Jesus walked out of His own tomb in victory, and so will Claire, dear friends!

Unbelievers try to derive comfort from the fading memories of their loved ones, or maybe in some kind imagination of a ghostly, spiritual afterlife.  But we Christians have the ironclad promise of the risen Lord Jesus Christ that we too will walk out of our tombs, and we will live forever in a restored flesh, a glorified body: without sin, without suffering, and without death, just as we were created to be in the Garden of Eden.  This restoration of paradise is why our Lord shed His blood on the cross as a sacrifice for our sins, as the final victory over death, and the ultimate triumph over the devil!  That, dear friends, is the promise given to Claire, the promise that she confessed and clung to, the promise that we will all be reunited in the flesh in glory!

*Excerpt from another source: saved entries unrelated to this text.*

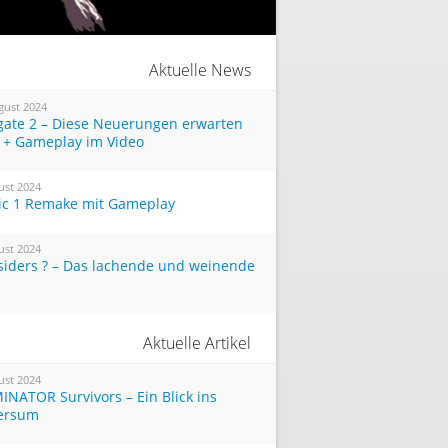
Aktuelle News
gust 2024
tgate 2 – Diese Neuerungen erwarten
 + Gameplay im Video
ust 2024
ic 1 Remake mit Gameplay
ust 2024
siders ? – Das lachende und weinende
Aktuelle Artikel
ust 2024
INATOR Survivors – Ein Blick ins
ersum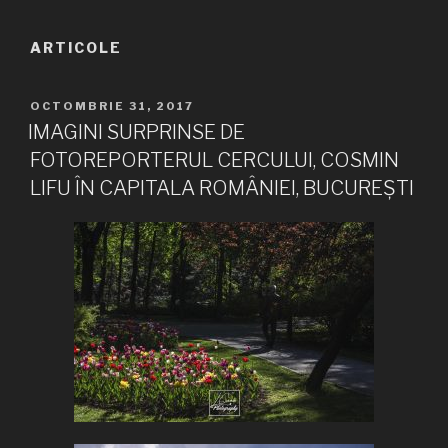
ARTICOLE
PUBLICAT
OCTOMBRIE 31, 2017
PE
IMAGINI SURPRINSE DE
FOTOREPORTERUL CERCULUI, COSMIN
LIFU ÎN CAPITALA ROMÂNIEI, BUCUREȘTI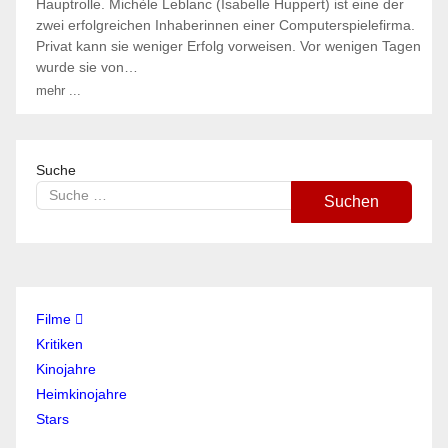
Hauptrolle. Michèle Leblanc (Isabelle Huppert) ist eine der
zwei erfolgreichen Inhaberinnen einer Computerspielefirma.
Privat kann sie weniger Erfolg vorweisen. Vor wenigen Tagen
wurde sie von…
mehr ...
Suche
Suchen
Filme
Kritiken
Kinojahre
Heimkinojahre
Stars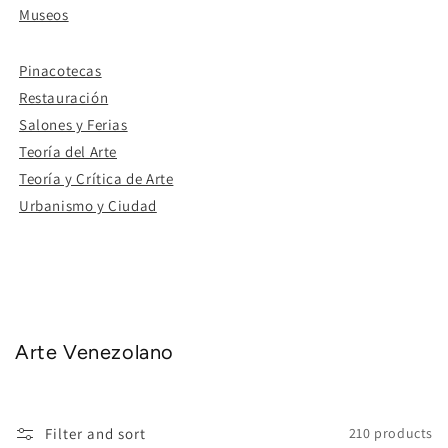
Museos
Pinacotecas
Restauración
Salones y Ferias
Teoría del Arte
Teoría y Crítica de Arte
Urbanismo y Ciudad
Arte Venezolano
Filter and sort
210 products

Every time I visited Claire, I brought her the Lord’s body and blood.  And just as we do in church, after receiving Holy Communion, we would speak or sings together Simeon’s Song – even as we will speak it together again in this service.  St. Simeon was elderly.  He was a believer in the promises of the Lord.  He was waiting to encounter “the Lord’s Christ.”  In fact, “it had been revealed to Him by the Holy Spirit that he would not see death until” this physical encounter with Jesus.  And when it happened, when Simeon experienced the baby Jesus in His very flesh and blood, he rejoiced, he “blessed God” with these words that were Claire’s words and are our words: “Lord, now you are letting your servant depart in peace, according to Your Word, for my eyes have seen Your salvation that You have prepared in the presence of all peoples, a light for revelation to the Gentiles, and for glory to Your people Israel.”

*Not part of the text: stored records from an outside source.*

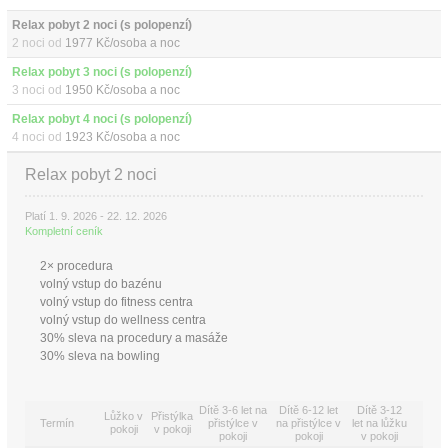
Relax pobyt 2 noci (s polopenzí)
2 noci od
1977 Kč/osoba a noc
Relax pobyt 3 noci (s polopenzí)
3 noci od
1950 Kč/osoba a noc
Relax pobyt 4 noci (s polopenzí)
4 noci od
1923 Kč/osoba a noc
Relax pobyt 2 noci
Platí 1. 9. 2026 - 22. 12. 2026
Kompletní ceník
2× procedura
volný vstup do bazénu
volný vstup do fitness centra
volný vstup do wellness centra
30% sleva na procedury a masáže
30% sleva na bowling
Dítě 3-6 let na
Dítě 6-12 let
Dítě 3-12
Lůžko v
Přistýlka
Termín
přistýlce v
na přistýlce v
let na lůžku
pokoji
v pokoji
pokoji
pokoji
v pokoji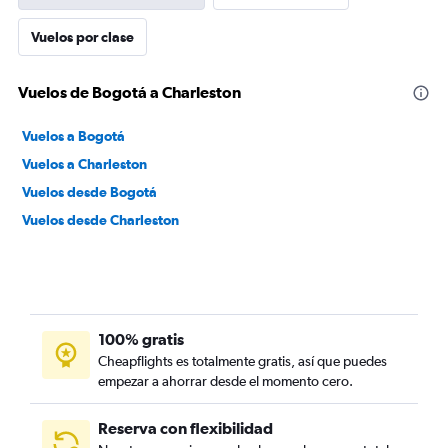
Vuelos por clase
Vuelos de Bogotá a Charleston
Vuelos a Bogotá
Vuelos a Charleston
Vuelos desde Bogotá
Vuelos desde Charleston
100% gratis
Cheapflights es totalmente gratis, así que puedes
empezar a ahorrar desde el momento cero.
Reserva con flexibilidad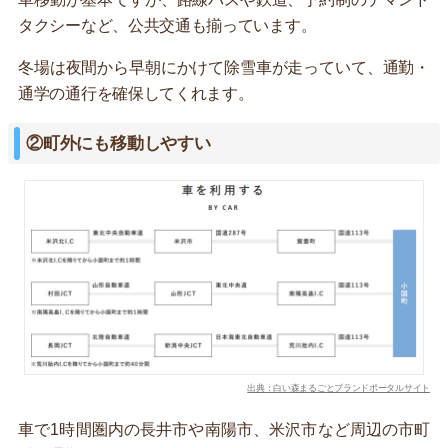
タクシーなど、公共交通も揃っています。
冬場は夜間から早朝にかけて除雪車が走っていて、通勤・
通学の通行を確保してくれます。
②町外にも移動しやすい
出典：白い森まるごとブランドポータルサイト
車で1時間圏内の長井市や南陽市、米沢市など周辺の市町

St. Simeon was prepared, he was ready to “depart in peace” according to the Word of God.  His eyes witnessed salvation.  He experienced the flesh and blood of Jesus in his own body, and now, death was not a defeat, but rather a victory.  For Jesus has come to destroy death, and to turn the grave into a temporary resting place for those who believe and are baptized, to those called by name, to those who place their trust in Jesus and call upon the name of the Lord, to those who eat His body and drink His blood, to those who hear the Good News and take it to heart.

Like the elderly servant of the Lord, St. Simeon, who was prepared to “depart in peace,” so too was Claire.  She was ready and prepared to be called home.  Claire loved her life that the Lord gave her, and she loved being with her family and loved ones, but she said many times that when the Lord was ready for her, she was ready to go.  She knew this because she knew the Scriptures, she knows her Lord Jesus, and she sang with all of us: “Lord, now lettest Thou Thy servant depart in peace.”

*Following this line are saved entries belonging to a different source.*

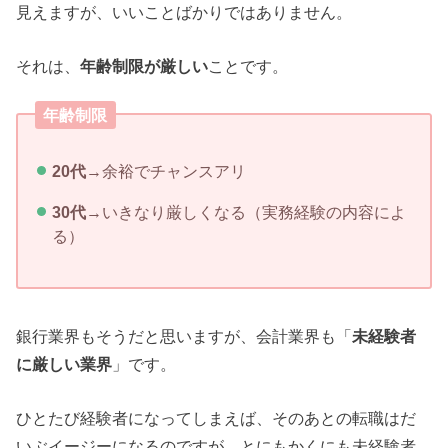
見えますが、いいことばかりではありません。
それは、
年齢制限が厳しい
ことです。
年齢制限
20代
→余裕でチャンスアリ
30代
→いきなり厳しくなる（実務経験の内容によ
る）
銀行業界もそうだと思いますが、会計業界も「
未経験者
に厳しい業界
」です。
ひとたび経験者になってしまえば、そのあとの転職はだ
いぶイージーになるのですが、とにもかくにも未経験者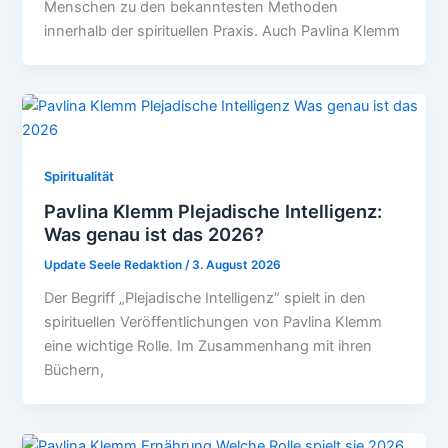
Menschen zu den bekanntesten Methoden
innerhalb der spirituellen Praxis. Auch Pavlina Klemm
Spiritualität
Pavlina Klemm Plejadische Intelligenz:
Was genau ist das 2026?
Update Seele Redaktion
/
3. August 2026
Der Begriff „Plejadische Intelligenz“ spielt in den
spirituellen Veröffentlichungen von Pavlina Klemm
eine wichtige Rolle. Im Zusammenhang mit ihren
Büchern,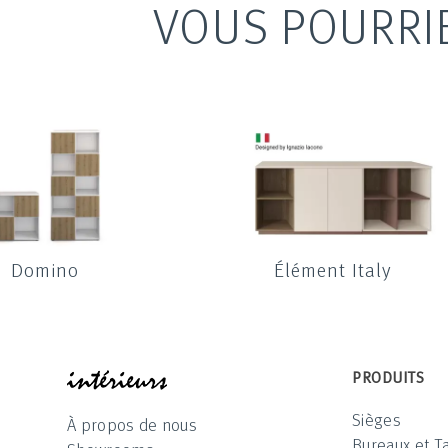
VOUS POURRI
Domino
Élément Italy
INTÉRIEUR
PRODUITS
Sièges
À propos de nous
Bureaux et T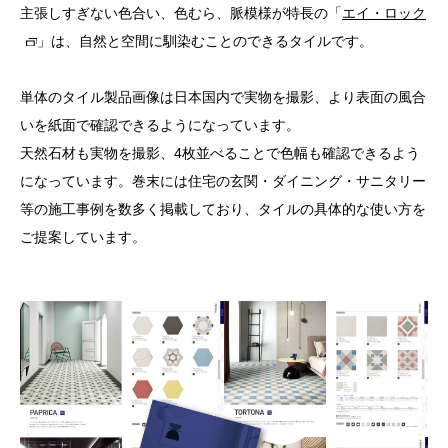
主張しすぎない色合い、色むら、脈模様が特長の「
エイ・ロック
」は、自然と空間に馴染むことのできるタイルです。
単体のタイル製品画像は日本国内で実物を撮影、より表面の風合
いを紙面で確認できるようになっています。
天然石材も実物を撮影、4枚並べることで色幅も確認できるよう
になっています。巻末には住宅の玄関・ダイニング・サニタリー
等の施工事例を数多く掲載しており、タイルの具体的な使い方を
ご提案しています。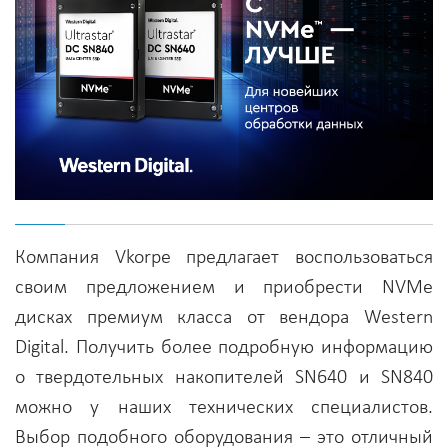
Компания Vkorpe предлагает воспользоваться
своим предложением и приобрести NVMe
дисках премиум класса от вендора Western
Digital. Получить более подробную информацию
о твердотельных накопителей SN640 и SN840
можно у наших технических специалистов.
Выбор подобного оборудования – это отличный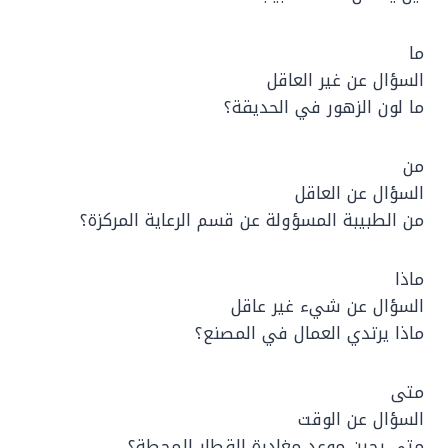
ما
السؤال عن غير العاقل
ما لون الزهور في الحديقة؟
من
السؤال عن العاقل
من الطبيبة المسؤولة عن قسم الرعاية المركزة؟
ماذا
السؤال عن شيء غير عاقل
ماذا يرتدي العمال في المصنع؟
متى
السؤال عن الوقت
متى يحين موعد مغادرة القطار للمحطة؟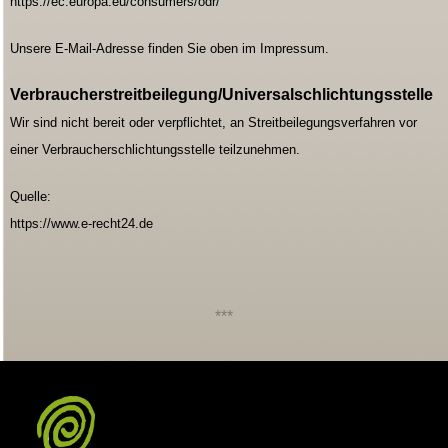
https://ec.europa.eu/consumers/odr/
Unsere E-Mail-Adresse finden Sie oben im Impressum.
Verbraucherstreitbeilegung/Universalschlichtungsstelle
Wir sind nicht bereit oder verpflichtet, an Streitbeilegungsverfahren vor
einer Verbraucherschlichtungsstelle teilzunehmen.
Quelle:
https://www.e-recht24.de
***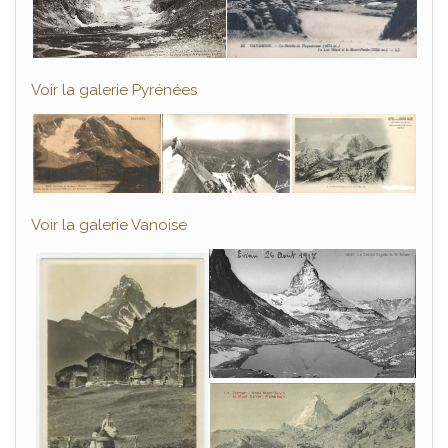
Voir la galerie Pyrénées
Voir la galerie Vanoise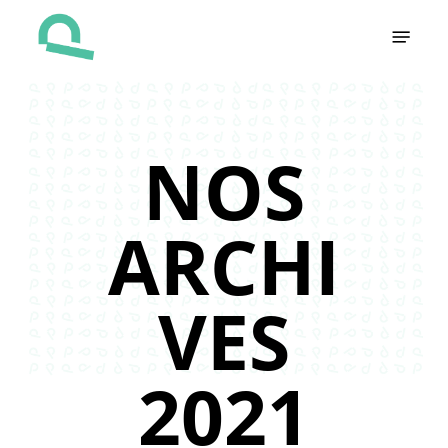
Skip
Menu
to
main
content
NOS
ARCHI
VES
2021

She has departed in peace, dear friends.  She has departed to be with the Lord Jesus Christ and to await the resurrection and the new heaven and new earth.  She waits in glory, in peace, in joy.  And we wait, still on this side of the grave, still in this broken world, in sorrow because we miss her, grieving, yet not like the unbelievers, but as a people of hope: hope of the glorious “resurrection of the body and the life everlasting.”  And having experienced our Lord Jesus Christ, being called by name by Him, and in faith in His promises, having met Him in the flesh, we too are bold to pray: “Lord, now lettest Thou Thy servant depart in peace according to Thy Word.”  Amen.

Peace be with you.

In the name of the Father and of the + Son and of the Holy Spirit.  Amen.